Document excerpt —
The Mechanoid Invasion (and its source books, supplements and sequels) was the first role-playing game from Palladium Books, conceived and written by Kevin Siembieda, with contributions from Erick Wujcik.

Concept
The Mechanoid Invasion centered on a powerful, malevolent, and numerous race of bio-driven machines that had come to invade a planet called Gideon E that was colonized by humans.  In its original edition, published in 1981, the game was published as a series of three comic-book sized sourcebooks:

the first, The Mechanoid Invasion, dealt with the eponymous invasion of Gideon E
the second, Journey, dealt with human survivors living within a mechanoid mothership after the destruction of the Gideon E colony and introduced "minor magic and some psionics",
the third, Homeworld, dealt with the Mechanoid homeworld itself.

Legacy
The first book was revised and republished in an expanded form in 1985 as The Mechanoids.

Exercise set —
1) Using the text on The Mechanoid Invasion, explain why the first sourcebook's title suits its subject.
2) According to the text on The Mechanoid Invasion, in what year was the first book republished in expanded form as The Mechanoids?
3) Quote the text on The Mechanoid Invasion from "the first, The" to "as The Mechanoids.", inclusive.
The items after this point come from a separate source.

Entries —
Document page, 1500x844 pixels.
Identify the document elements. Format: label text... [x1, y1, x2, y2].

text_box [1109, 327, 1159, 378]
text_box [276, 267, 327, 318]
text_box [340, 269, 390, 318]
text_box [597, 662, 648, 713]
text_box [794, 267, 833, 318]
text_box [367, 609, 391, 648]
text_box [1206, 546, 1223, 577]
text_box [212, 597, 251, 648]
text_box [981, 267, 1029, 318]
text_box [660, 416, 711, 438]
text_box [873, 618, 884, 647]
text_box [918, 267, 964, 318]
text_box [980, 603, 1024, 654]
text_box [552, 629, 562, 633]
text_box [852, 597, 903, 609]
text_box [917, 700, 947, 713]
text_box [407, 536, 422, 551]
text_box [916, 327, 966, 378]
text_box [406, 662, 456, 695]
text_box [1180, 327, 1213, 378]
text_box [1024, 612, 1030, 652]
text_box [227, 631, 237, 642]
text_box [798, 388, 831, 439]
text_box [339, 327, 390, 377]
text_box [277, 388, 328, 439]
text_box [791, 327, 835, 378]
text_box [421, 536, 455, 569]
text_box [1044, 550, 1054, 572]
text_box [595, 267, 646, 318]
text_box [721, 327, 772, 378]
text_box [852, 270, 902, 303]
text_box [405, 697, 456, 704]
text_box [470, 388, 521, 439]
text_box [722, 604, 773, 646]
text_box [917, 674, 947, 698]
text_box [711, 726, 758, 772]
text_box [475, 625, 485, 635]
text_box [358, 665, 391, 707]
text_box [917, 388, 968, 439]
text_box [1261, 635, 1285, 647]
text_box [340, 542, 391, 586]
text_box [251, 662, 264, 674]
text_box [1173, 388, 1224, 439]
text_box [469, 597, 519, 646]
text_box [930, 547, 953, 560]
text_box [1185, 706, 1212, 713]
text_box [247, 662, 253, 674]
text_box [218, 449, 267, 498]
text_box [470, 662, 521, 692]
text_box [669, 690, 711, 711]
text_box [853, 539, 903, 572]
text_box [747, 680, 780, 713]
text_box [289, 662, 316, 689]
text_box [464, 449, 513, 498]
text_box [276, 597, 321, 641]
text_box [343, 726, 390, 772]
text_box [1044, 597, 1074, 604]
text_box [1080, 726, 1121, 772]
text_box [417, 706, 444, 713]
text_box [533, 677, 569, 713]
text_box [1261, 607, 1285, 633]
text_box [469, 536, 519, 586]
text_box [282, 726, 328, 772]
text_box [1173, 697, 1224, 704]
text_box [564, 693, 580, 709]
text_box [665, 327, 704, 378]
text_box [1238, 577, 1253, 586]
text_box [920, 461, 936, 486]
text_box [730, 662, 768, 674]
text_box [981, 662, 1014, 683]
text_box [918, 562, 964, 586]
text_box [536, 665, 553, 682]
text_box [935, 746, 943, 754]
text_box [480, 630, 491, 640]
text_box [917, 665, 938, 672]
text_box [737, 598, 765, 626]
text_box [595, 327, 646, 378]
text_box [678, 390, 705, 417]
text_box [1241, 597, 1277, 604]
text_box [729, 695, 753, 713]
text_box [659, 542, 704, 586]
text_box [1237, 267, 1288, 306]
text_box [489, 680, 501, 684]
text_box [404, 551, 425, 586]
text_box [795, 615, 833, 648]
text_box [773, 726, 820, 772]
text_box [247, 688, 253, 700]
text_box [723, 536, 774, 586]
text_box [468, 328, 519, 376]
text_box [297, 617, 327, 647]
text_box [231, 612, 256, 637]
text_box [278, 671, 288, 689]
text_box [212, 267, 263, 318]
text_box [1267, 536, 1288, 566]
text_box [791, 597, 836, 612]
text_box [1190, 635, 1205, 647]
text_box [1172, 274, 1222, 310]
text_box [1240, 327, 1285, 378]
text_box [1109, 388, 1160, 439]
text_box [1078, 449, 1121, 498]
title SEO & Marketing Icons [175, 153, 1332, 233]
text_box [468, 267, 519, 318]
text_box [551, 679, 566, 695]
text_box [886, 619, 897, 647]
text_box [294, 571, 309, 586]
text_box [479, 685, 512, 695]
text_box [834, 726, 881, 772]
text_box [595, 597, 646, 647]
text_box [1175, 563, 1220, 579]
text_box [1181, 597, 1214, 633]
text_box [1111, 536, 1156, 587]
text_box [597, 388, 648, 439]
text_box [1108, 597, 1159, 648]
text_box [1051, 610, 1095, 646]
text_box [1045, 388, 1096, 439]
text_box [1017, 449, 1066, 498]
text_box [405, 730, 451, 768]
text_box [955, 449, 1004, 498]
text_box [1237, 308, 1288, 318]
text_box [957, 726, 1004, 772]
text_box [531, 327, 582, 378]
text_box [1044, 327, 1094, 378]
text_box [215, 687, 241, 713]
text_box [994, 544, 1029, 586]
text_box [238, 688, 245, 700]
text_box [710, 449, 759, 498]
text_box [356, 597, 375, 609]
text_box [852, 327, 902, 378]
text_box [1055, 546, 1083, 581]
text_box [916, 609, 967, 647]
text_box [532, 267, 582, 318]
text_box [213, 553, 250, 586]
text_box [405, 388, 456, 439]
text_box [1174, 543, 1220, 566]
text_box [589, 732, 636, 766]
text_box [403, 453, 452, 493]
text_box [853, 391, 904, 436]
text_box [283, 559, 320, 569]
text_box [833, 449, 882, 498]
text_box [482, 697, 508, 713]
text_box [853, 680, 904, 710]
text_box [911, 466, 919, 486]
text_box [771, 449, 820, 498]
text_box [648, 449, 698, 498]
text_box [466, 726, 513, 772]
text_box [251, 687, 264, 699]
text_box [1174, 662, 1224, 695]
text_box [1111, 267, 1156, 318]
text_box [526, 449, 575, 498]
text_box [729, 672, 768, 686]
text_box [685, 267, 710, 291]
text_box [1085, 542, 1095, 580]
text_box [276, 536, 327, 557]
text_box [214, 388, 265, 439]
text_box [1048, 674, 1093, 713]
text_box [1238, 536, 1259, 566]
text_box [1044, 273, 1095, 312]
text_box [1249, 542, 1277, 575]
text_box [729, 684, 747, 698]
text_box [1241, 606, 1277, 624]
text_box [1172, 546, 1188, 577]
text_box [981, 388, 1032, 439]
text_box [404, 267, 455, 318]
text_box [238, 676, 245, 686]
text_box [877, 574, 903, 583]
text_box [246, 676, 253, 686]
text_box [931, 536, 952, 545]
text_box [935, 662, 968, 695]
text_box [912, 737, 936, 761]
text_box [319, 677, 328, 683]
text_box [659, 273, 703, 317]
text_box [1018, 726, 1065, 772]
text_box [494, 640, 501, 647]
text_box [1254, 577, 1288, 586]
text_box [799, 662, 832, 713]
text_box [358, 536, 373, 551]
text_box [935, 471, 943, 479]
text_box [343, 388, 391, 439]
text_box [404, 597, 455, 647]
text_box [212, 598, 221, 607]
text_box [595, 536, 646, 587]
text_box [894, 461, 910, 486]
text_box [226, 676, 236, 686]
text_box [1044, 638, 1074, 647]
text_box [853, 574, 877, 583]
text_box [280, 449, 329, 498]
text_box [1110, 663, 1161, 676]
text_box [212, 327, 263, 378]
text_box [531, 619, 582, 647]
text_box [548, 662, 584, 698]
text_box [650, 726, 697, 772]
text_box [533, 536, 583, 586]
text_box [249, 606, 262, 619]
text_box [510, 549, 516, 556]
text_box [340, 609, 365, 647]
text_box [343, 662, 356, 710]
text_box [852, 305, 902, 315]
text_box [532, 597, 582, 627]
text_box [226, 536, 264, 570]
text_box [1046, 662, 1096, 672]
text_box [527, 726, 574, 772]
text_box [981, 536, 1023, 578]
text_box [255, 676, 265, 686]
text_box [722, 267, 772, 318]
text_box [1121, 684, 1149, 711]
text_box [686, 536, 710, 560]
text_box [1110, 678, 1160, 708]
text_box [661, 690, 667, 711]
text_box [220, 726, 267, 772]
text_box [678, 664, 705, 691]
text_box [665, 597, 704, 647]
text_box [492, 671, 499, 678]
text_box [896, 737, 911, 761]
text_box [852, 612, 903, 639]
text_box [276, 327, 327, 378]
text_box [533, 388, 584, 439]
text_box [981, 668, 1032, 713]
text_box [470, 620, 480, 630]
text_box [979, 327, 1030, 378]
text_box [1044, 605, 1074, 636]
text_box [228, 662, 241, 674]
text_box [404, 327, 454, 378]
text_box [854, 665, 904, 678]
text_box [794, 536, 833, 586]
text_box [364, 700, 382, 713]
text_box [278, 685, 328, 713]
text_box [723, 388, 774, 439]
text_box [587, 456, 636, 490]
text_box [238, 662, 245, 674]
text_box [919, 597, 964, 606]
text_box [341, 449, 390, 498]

Written responses —
1) The first sourcebook dealt with the invasion of Gideon E, and that invasion is what gives the book its name, The Mechanoid Invasion.

2) 1985

3)
the first, The Mechanoid Invasion, dealt with the eponymous invasion of Gideon E
the second, Journey, dealt with human survivors living within a mechanoid mothership after the destruction of the Gideon E colony and introduced "minor magic and some psionics",
the third, Homeworld, dealt with the Mechanoid homeworld itself.

Legacy
The first book was revised and republished in an expanded form in 1985 as The Mechanoids.